-- start RECORDS FOR THE EXERCISE --

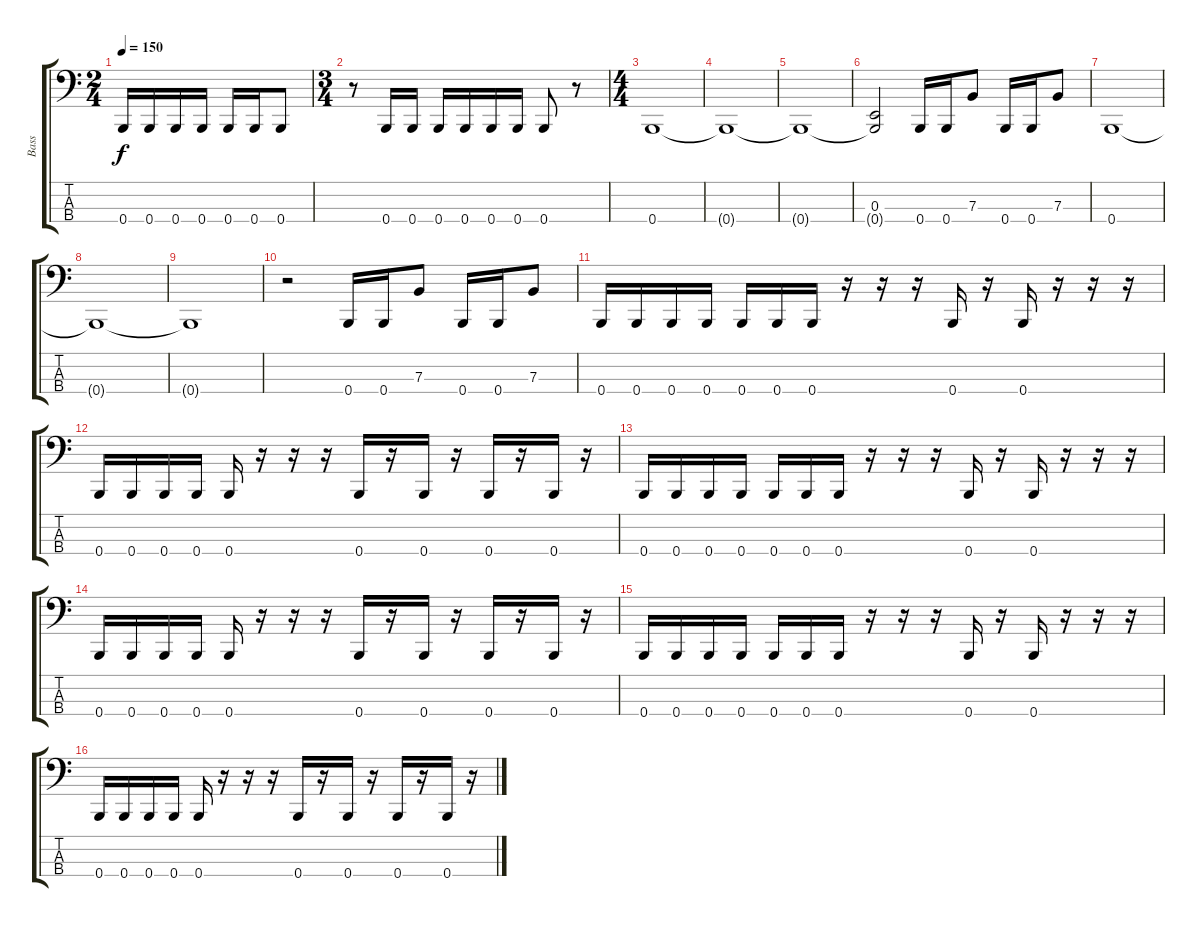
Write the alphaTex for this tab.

\track ("Bass" "Bass") {instrument electricbasspick}
\staff {score tabs}
\tuning (D2 A1 E1 B0) {hide}
\ts (2 4)
\tempo 150
\clef f4
\ks c
0.4.16{dy f instrument electricbasspick} 0.4.16 0.4.16 0.4.16 0.4.16 0.4.16 0.4.8 |
\ts (3 4)
r.8 0.4.16 0.4.16 0.4.16 0.4.16 0.4.16 0.4.16 0.4.8 r.8 |
\ts (4 4)
0.4.1 |
0.4{t}.1 |
0.4{t}.1 |
(0.3 0.4{t}).2 0.4.16 0.4.16 7.3.8 0.4.16 0.4.16 7.3.8 |
0.4.1 |
0.4{t}.1 |
0.4{t}.1 |
r.2 0.4.16 0.4.16 7.3.8 0.4.16 0.4.16 7.3.8 |
0.4.16 0.4.16 0.4.16 0.4.16 0.4.16 0.4.16 0.4.16 r.16 r.16 r.16 0.4.16 r.16 0.4.16 r.16 r.16 r.16 |
0.4.16 0.4.16 0.4.16 0.4.16 0.4.16 r.16 r.16 r.16 0.4.16 r.16 0.4.16 r.16 0.4.16 r.16 0.4.16 r.16 |
0.4.16 0.4.16 0.4.16 0.4.16 0.4.16 0.4.16 0.4.16 r.16 r.16 r.16 0.4.16 r.16 0.4.16 r.16 r.16 r.16 |
0.4.16 0.4.16 0.4.16 0.4.16 0.4.16 r.16 r.16 r.16 0.4.16 r.16 0.4.16 r.16 0.4.16 r.16 0.4.16 r.16 |
0.4.16 0.4.16 0.4.16 0.4.16 0.4.16 0.4.16 0.4.16 r.16 r.16 r.16 0.4.16 r.16 0.4.16 r.16 r.16 r.16 |
0.4.16 0.4.16 0.4.16 0.4.16 0.4.16 r.16 r.16 r.16 0.4.16 r.16 0.4.16 r.16 0.4.16 r.16 0.4.16 r.16
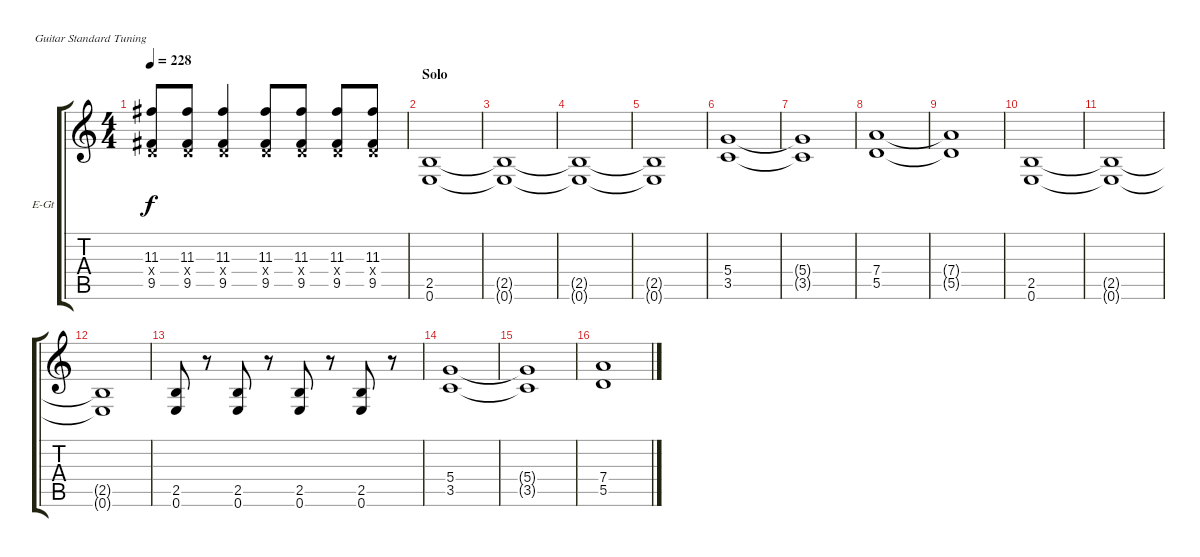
\bracketExtendMode groupsimilarinstruments
\firstSystemTrackNameOrientation horizontal
\otherSystemsTrackNameOrientation horizontal
\track ("Electric Guitar 2" "E-Gt") {instrument distortionguitar}
\staff {score tabs}
\tuning (E4 B3 G3 D3 A2 E2)
\ts (4 4)
\tempo 228
\clef g2
\ks c
(11.3 9.5 0.4{x}).8{dy f} (11.3 9.5 0.4{x}).8 (11.3 9.5 0.4{x}).4 (11.3 9.5 0.4{x}).8 (11.3 9.5 0.4{x}).8 (11.3 9.5 0.4{x}).8 (11.3 9.5 0.4{x}).8 |
\section ("" "Solo")
(2.5 0.6).1 |
(2.5{t} 0.6{t}).1 |
(2.5{t} 0.6{t}).1 |
(2.5{t} 0.6{t}).1 |
(5.4 3.5).1 |
(5.4{t} 3.5{t}).1 |
(7.4 5.5).1 |
(7.4{t} 5.5{t}).1 |
(2.5 0.6).1 |
(2.5{t} 0.6{t}).1 |
(2.5{t} 0.6{t}).1 |
(2.5 0.6).8 r.8 (2.5 0.6).8 r.8 (2.5 0.6).8 r.8 (2.5 0.6).8 r.8 |
(5.4 3.5).1 |
(5.4{t} 3.5{t}).1 |
(7.4 5.5).1
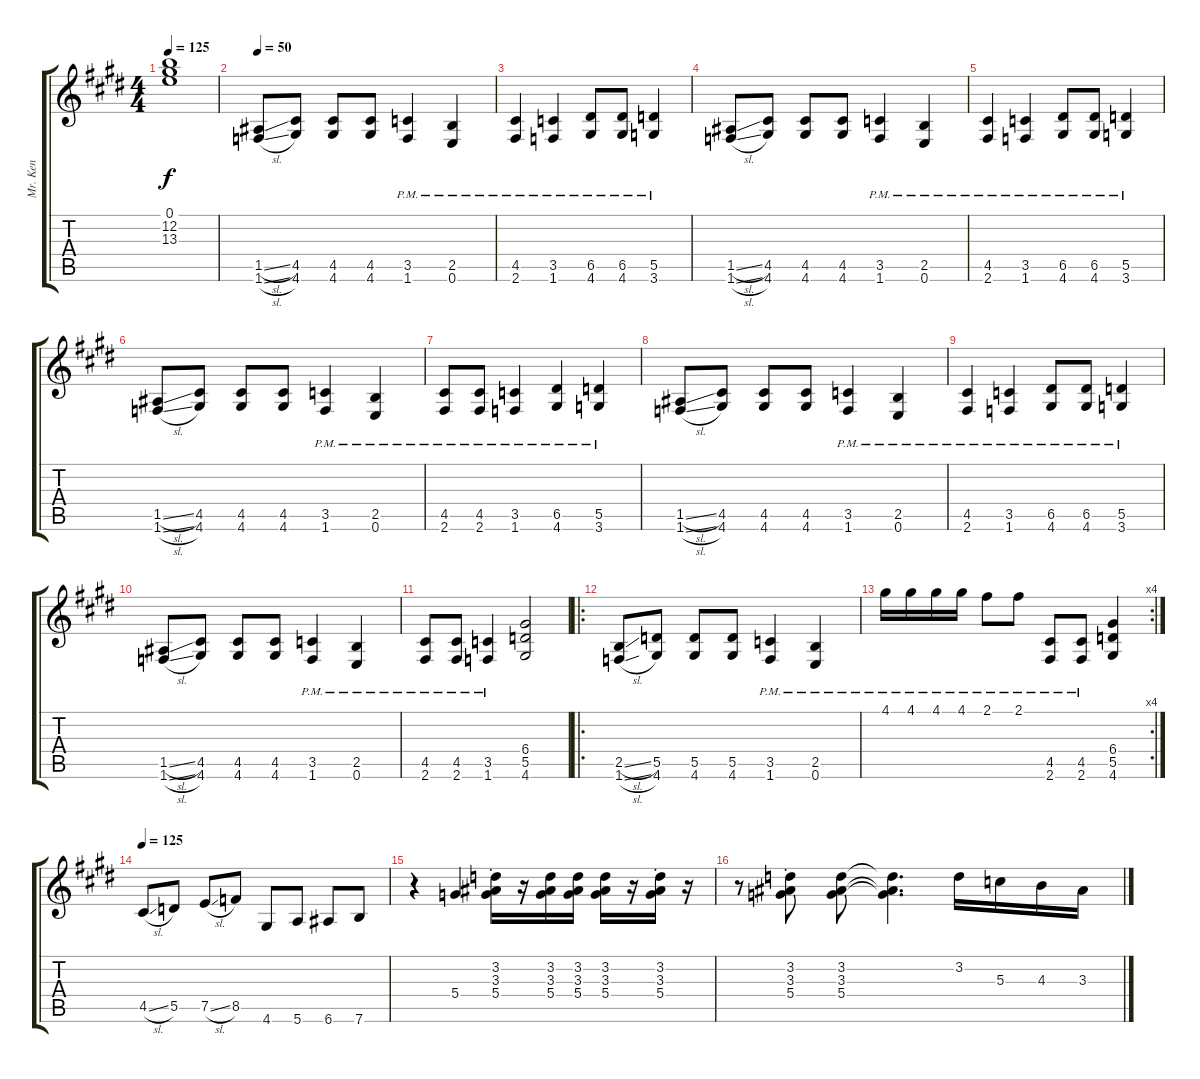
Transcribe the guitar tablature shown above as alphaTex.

\track ("Mr. Ken" "Mr. Ken") {instrument overdrivenguitar}
\staff {score tabs}
\tuning (E4 B3 G3 D3 A2 E2) {hide}
\ts (4 4)
\tempo 125
\clef g2
\ks e
(0.1{t} 12.2{t} 13.3{t}).1{dy f} |
\tempo 50
(1.5{sl} 1.6{sl}).8 (4.5 4.6).8 (4.5 4.6).8 (4.5 4.6).8 (3.5{pm} 1.6{pm}).4 (2.5{pm} 0.6{pm}).4 |
(4.5{pm} 2.6{pm}).4 (3.5{pm} 1.6{pm}).4 (6.5{pm} 4.6{pm}).8 (6.5{pm} 4.6{pm}).8 (5.5{pm} 3.6{pm}).4 |
(1.5{sl} 1.6{sl}).8 (4.5 4.6).8 (4.5 4.6).8 (4.5 4.6).8 (3.5{pm} 1.6{pm}).4 (2.5{pm} 0.6{pm}).4 |
(4.5{pm} 2.6{pm}).4 (3.5{pm} 1.6{pm}).4 (6.5{pm} 4.6{pm}).8 (6.5{pm} 4.6{pm}).8 (5.5{pm} 3.6{pm}).4 |
(1.5{sl} 1.6{sl}).8 (4.5 4.6).8 (4.5 4.6).8 (4.5 4.6).8 (3.5{pm} 1.6{pm}).4 (2.5{pm} 0.6{pm}).4 |
(4.5{pm} 2.6{pm}).8 (4.5{pm} 2.6{pm}).8 (3.5{pm} 1.6{pm}).4 (6.5{pm} 4.6{pm}).4 (5.5{pm} 3.6{pm}).4 |
(1.5{sl} 1.6{sl}).8 (4.5 4.6).8 (4.5 4.6).8 (4.5 4.6).8 (3.5{pm} 1.6{pm}).4 (2.5{pm} 0.6{pm}).4 |
(4.5{pm} 2.6{pm}).4 (3.5{pm} 1.6{pm}).4 (6.5{pm} 4.6{pm}).8 (6.5{pm} 4.6{pm}).8 (5.5{pm} 3.6{pm}).4 |
(1.5{sl} 1.6{sl}).8 (4.5 4.6).8 (4.5 4.6).8 (4.5 4.6).8 (3.5{pm} 1.6{pm}).4 (2.5{pm} 0.6{pm}).4 |
(4.5{pm} 2.6{pm}).8 (4.5{pm} 2.6{pm}).8 (3.5{pm} 1.6{pm}).4 (6.4 5.5 4.6).2 |
\ro
(2.5{sl} 1.6{sl}).8 (5.5 4.6).8 (5.5 4.6).8 (5.5 4.6).8 (3.5{pm} 1.6{pm}).4 (2.5{pm} 0.6{pm}).4 |
\rc 4
4.1{pm}.16 4.1{pm}.16 4.1{pm}.16 4.1{pm}.16 2.1{pm}.8 2.1{pm}.8 (4.5{pm} 2.6{pm}).8 (4.5{pm} 2.6{pm}).8 (6.4 5.5 4.6).4 |
\tempo 125
4.5{sl}.8 5.5.8 7.5{sl}.8 8.5.8 4.6.8 5.6.8 6.6.8 7.6.8 |
r.4 5.4.4 (3.2{st} 3.3{st} 5.4{st}).16 r.16 (3.2 3.3 5.4).16 (3.2 3.3 5.4).16 (3.2 3.3 5.4).16 r.16 (3.2{st} 3.3{st} 5.4{st}).16 r.16 |
r.8 (3.2{st} 3.3{st} 5.4{st}).8 (3.2 3.3 5.4).8 (3.2{t} 3.3{t} 5.4{t}).4{d} 3.2.16 5.3.16 4.3.16 3.3.16
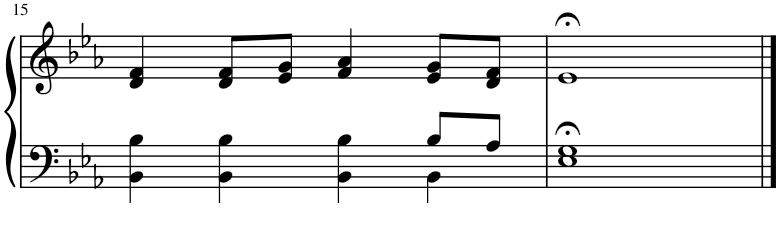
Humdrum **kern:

**kern	**kern
*part1	*part1
*staff2	*staff1
*I"Piano	*
*I'Pno.	*
!!LO:PB:g=z
*clefF4	*clefG2
*k[b-e-a-]	*k[b-e-a-]
*M4/4	*M4/4
=15	=15
*^	*
2.ryy	4BB-\ 4B-\	4d/ 4f/
.	4BB-\ 4B-\	8d/ 8f/L
.	.	8e-/ 8g/J
.	4BB-\ 4B-\	4f/ 4a-/
8B-/L	4BB-\	8e-/ 8g/L
8A-/J	.	8d/ 8f/J
*v	*v	*
=16	=16
1E-;< 1G;<	1e-;<
==	==
*-	*-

-- end RECORDS FOR THE EXERCISE --

_EXERCISE_. Report how many lines of the listing contain the string "horizontal", matching case exactly. Give only the number.

_TASK RESPONSE_. 2